Methods: The 4 steps of TEMAS are: 1) a classic PubMed global search 2) a first sort removing articles without abstracts or containing off-topic terms 3) a clustering step with a descending hierarchical classification regrouping articles in independent classes 4) a final sort extracting from the targeted class the abstracts containing the terms of interest, with a link to the corresponding PubMed articles. Validation was performed for risk factors of breast cancer. We estimated the precision and recall rate compared to RS. Average precision and discounted cumulative gain (DCG) were also computed to perform a ranking-based evaluation. We also compared TEMAS results with articles selected in two meta-analyses.
Results: For risk factors of breast cancer, breastfeeding, mammographic density, oral contraceptive, and menarche were explored. TEMAS consistently increased precision vs RS (from 23% to 32%), with a recall rate from 95% to 97%, and divided the number of selected articles to read from 2.3 to 4.8 times. Mean average precision for 100 articles was 47.4% for TEMAS vs 20.9% for PubMed ranked by best match, and DCG showed a consistent improvement for TEMAS compared to PubMed best match.

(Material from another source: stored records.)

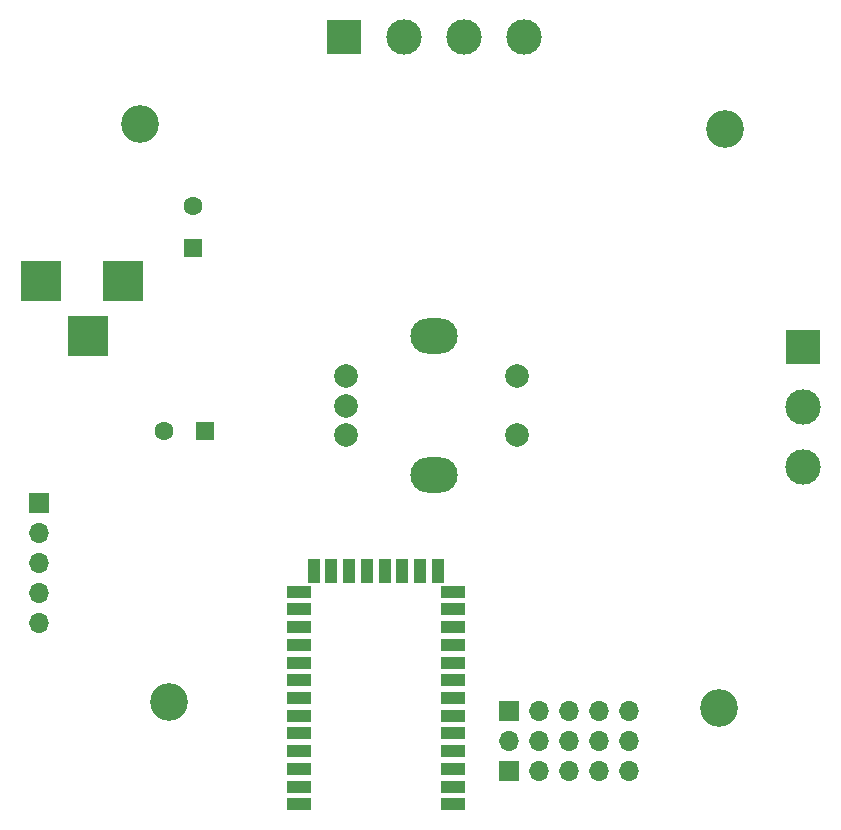
<source format=gbs>
G04 #@! TF.GenerationSoftware,KiCad,Pcbnew,(5.0.0)*
G04 #@! TF.CreationDate,2020-03-26T00:34:20-06:00*
G04 #@! TF.ProjectId,RGB_LEDController,5247425F4C4544436F6E74726F6C6C65,rev?*
G04 #@! TF.SameCoordinates,Original*
G04 #@! TF.FileFunction,Soldermask,Bot*
G04 #@! TF.FilePolarity,Negative*
%FSLAX46Y46*%
G04 Gerber Fmt 4.6, Leading zero omitted, Abs format (unit mm)*
G04 Created by KiCad (PCBNEW (5.0.0)) date 03/26/20 00:34:20*
%MOMM*%
%LPD*%
G01*
G04 APERTURE LIST*
%ADD10R,2.000000X1.000000*%
%ADD11R,1.000000X2.000000*%
%ADD12C,1.600000*%
%ADD13R,1.600000X1.600000*%
%ADD14O,1.700000X1.700000*%
%ADD15R,1.700000X1.700000*%
%ADD16C,2.000000*%
%ADD17O,4.000000X3.000000*%
%ADD18C,3.200000*%
%ADD19C,3.000000*%
%ADD20R,3.000000X3.000000*%
%ADD21R,3.500000X3.500000*%
G04 APERTURE END LIST*
D10*
G04 #@! TO.C,U1*
X124470000Y-119640000D03*
X124470000Y-118140000D03*
X124470000Y-116640000D03*
X124470000Y-115140000D03*
X124470000Y-113640000D03*
X124470000Y-112140000D03*
X124470000Y-110640000D03*
X124470000Y-109140000D03*
X124470000Y-107640000D03*
X124470000Y-106140000D03*
X124470000Y-104640000D03*
X124470000Y-103140000D03*
X124470000Y-101640000D03*
D11*
X125720000Y-99890000D03*
X127220000Y-99890000D03*
X128720000Y-99890000D03*
X130220000Y-99890000D03*
X131720000Y-99890000D03*
X133220000Y-99890000D03*
X134720000Y-99890000D03*
X136220000Y-99890000D03*
D10*
X137470000Y-101640000D03*
X137470000Y-103140000D03*
X137470000Y-104640000D03*
X137470000Y-106140000D03*
X137470000Y-107640000D03*
X137470000Y-109140000D03*
X137470000Y-110640000D03*
X137470000Y-112140000D03*
X137470000Y-113640000D03*
X137470000Y-115140000D03*
X137470000Y-116640000D03*
X137470000Y-118140000D03*
X137470000Y-119640000D03*
G04 #@! TD*
D12*
G04 #@! TO.C,C3*
X113030000Y-88000000D03*
D13*
X116530000Y-88000000D03*
G04 #@! TD*
D14*
G04 #@! TO.C,J2*
X102490000Y-104310000D03*
X102490000Y-101770000D03*
X102490000Y-99230000D03*
X102490000Y-96690000D03*
D15*
X102490000Y-94150000D03*
G04 #@! TD*
D16*
G04 #@! TO.C,SW1*
X128410000Y-88400000D03*
X128410000Y-85900000D03*
X128410000Y-83400000D03*
D17*
X135910000Y-91800000D03*
X135910000Y-80000000D03*
D16*
X142910000Y-88400000D03*
X142910000Y-83400000D03*
G04 #@! TD*
D18*
G04 #@! TO.C,MH1*
X111000000Y-62000000D03*
G04 #@! TD*
G04 #@! TO.C,MH2*
X160500000Y-62500000D03*
G04 #@! TD*
G04 #@! TO.C,MH3*
X113500000Y-111000000D03*
G04 #@! TD*
G04 #@! TO.C,MH4*
X160000000Y-111500000D03*
G04 #@! TD*
D12*
G04 #@! TO.C,C2*
X115500000Y-69000000D03*
D13*
X115500000Y-72500000D03*
G04 #@! TD*
D14*
G04 #@! TO.C,J3*
X152400000Y-114300000D03*
X152400000Y-116840000D03*
X149860000Y-114300000D03*
X149860000Y-116840000D03*
X147320000Y-114300000D03*
X147320000Y-116840000D03*
X144780000Y-114300000D03*
X144780000Y-116840000D03*
X142240000Y-114300000D03*
D15*
X142240000Y-116840000D03*
G04 #@! TD*
D14*
G04 #@! TO.C,J4*
X152400000Y-111760000D03*
X149860000Y-111760000D03*
X147320000Y-111760000D03*
X144780000Y-111760000D03*
D15*
X142240000Y-111760000D03*
G04 #@! TD*
D19*
G04 #@! TO.C,J5*
X167180000Y-91110000D03*
X167180000Y-86030000D03*
D20*
X167180000Y-80950000D03*
G04 #@! TD*
D19*
G04 #@! TO.C,J6*
X143540000Y-54670000D03*
D20*
X128300000Y-54670000D03*
D19*
X138460000Y-54670000D03*
X133380000Y-54670000D03*
G04 #@! TD*
D21*
G04 #@! TO.C,J7*
X106600000Y-80000000D03*
X102600000Y-75300000D03*
X109600000Y-75300000D03*
G04 #@! TD*
M02*

</source>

Discussion: TEMAS divided the results of a literature search by 3.2, and improved the precision rate, the average precision, and the DCG compared to RS for epidemiological studies. Reducing the number of selected articles inevitably impacted the recall rate. However, it remained satisfactory and did not bias the corpus of information. Moreover, the recall rate was 100% for the two meta-analyses we analyzed, which suggests that the loss of recall rate observed above concerned articles not relevant enough to be included in the meta-analyses.
Conclusion: TEMAS provides a user-friendly interface for non-specialists of literature search confronted with thousands of articles and appeared useful for meta-analyses.